O parecer foi enviado ao STF nesta quinta-feira (18) e integra as manifestações solicitadas no processo sob relatoria do ministro Alexandre de Moraes, que já havia determinado a suspensão cautelar da aplicação da lei até decisão definitiva.
No documento, a PGR sustenta que não estão presentes os requisitos jurídicos necessários para barrar a legislação de forma imediata. Segundo o órgão, não há demonstração de inconstitucionalidade flagrante que justifique a interrupção da vigência da norma antes do julgamento de mérito.
A Procuradoria também argumenta que a Lei da Dosimetria está inserida no âmbito de competência do Congresso Nacional, especialmente no que diz respeito à definição de critérios relacionados à execução penal e à individualização das penas, desde que respeitados os limites constitucionais.
Outro ponto destacado é que a legislação não cria benefícios automáticos, exigindo análise individualizada de cada caso, o que, na avaliação da PGR, reduz o argumento de risco jurídico imediato que justificaria uma medida cautelar mais rígida.

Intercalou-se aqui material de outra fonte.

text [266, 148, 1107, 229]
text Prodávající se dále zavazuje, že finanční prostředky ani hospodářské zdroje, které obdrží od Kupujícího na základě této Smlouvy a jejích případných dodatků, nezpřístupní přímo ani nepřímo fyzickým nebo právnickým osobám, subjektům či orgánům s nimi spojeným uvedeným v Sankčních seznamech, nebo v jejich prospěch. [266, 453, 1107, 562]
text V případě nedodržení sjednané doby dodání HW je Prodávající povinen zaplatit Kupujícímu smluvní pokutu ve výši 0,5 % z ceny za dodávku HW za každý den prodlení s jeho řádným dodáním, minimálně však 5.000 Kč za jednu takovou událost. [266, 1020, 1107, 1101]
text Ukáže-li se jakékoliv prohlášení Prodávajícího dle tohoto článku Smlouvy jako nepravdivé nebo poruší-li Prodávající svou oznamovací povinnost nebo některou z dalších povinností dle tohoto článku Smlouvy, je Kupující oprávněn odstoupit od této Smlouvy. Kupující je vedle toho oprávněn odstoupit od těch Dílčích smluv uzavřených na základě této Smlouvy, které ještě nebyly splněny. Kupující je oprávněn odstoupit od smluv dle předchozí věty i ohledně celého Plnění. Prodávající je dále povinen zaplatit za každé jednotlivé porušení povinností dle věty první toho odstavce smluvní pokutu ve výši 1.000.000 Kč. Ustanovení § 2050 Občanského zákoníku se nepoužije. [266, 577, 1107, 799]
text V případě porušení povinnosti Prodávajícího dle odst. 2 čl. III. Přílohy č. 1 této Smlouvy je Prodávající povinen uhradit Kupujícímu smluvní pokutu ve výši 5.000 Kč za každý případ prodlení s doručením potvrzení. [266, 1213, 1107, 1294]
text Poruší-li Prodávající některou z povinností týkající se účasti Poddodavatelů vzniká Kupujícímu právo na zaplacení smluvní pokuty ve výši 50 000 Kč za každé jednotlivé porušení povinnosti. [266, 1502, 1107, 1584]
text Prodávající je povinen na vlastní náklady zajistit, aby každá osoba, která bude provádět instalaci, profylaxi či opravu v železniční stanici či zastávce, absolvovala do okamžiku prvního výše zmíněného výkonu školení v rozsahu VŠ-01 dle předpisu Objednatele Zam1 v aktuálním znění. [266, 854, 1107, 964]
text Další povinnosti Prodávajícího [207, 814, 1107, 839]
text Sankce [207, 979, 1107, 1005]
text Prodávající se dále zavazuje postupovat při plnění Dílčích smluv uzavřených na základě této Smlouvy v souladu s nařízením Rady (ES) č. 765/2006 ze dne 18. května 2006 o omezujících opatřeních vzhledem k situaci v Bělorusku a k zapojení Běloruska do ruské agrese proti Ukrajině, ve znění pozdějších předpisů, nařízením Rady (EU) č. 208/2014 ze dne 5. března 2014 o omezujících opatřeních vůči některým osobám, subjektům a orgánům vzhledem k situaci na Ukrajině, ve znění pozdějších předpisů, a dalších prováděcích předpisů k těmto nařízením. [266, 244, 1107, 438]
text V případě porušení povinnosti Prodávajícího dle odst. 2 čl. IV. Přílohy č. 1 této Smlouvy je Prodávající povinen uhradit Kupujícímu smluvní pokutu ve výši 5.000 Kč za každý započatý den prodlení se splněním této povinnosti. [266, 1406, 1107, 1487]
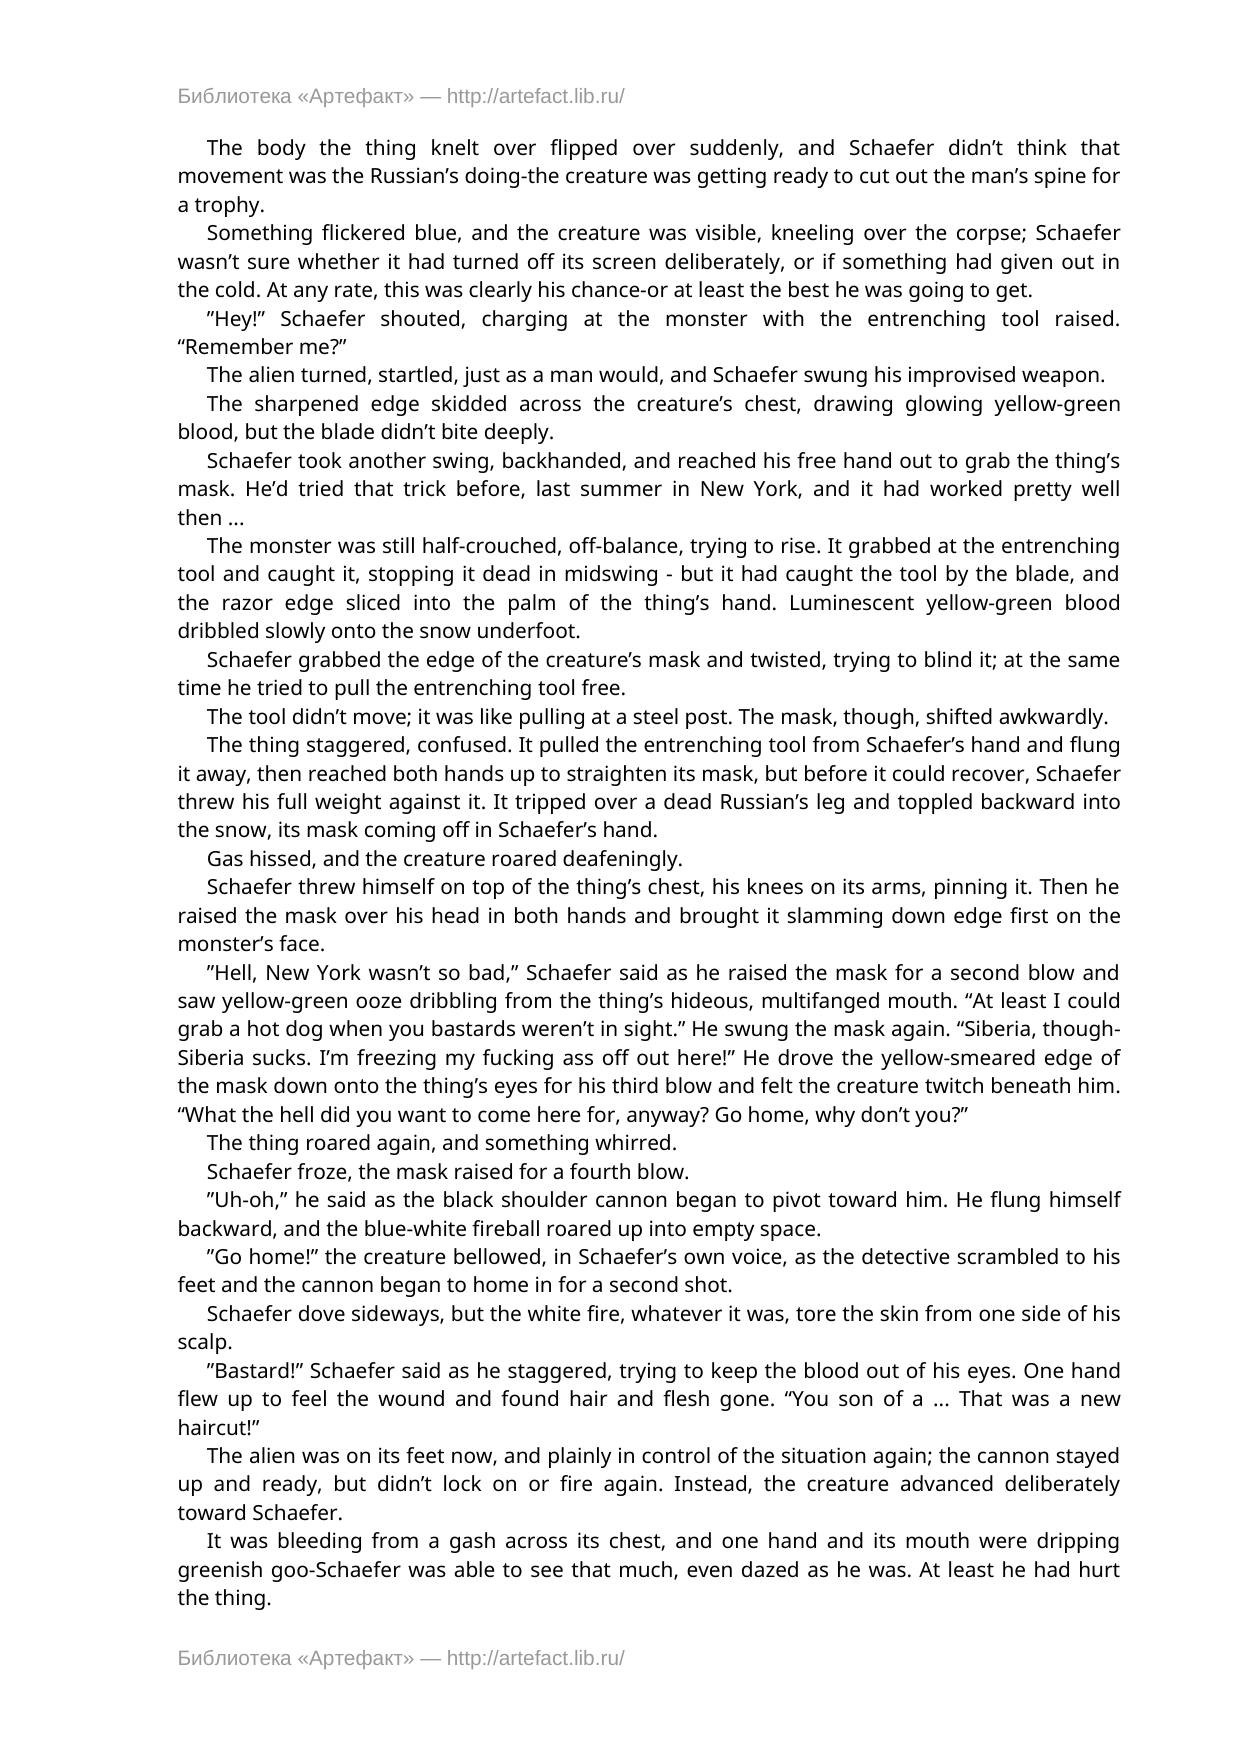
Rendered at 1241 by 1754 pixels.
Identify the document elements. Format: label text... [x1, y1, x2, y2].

A Lei da Dosimetria vem sendo contestada no Supremo por partidos e entidades que questionam alterações nas regras aplicadas a condenados pelos atos de 8 de janeiro de 2023. A suspensão determinada anteriormente pelo relator permanece em vigor até nova deliberação da Corte.
Com o novo posicionamento da PGR, o caso segue para análise do STF, que deverá decidir se mantém a suspensão ou libera a aplicação da lei enquanto o julgamento definitivo ainda não ocorre.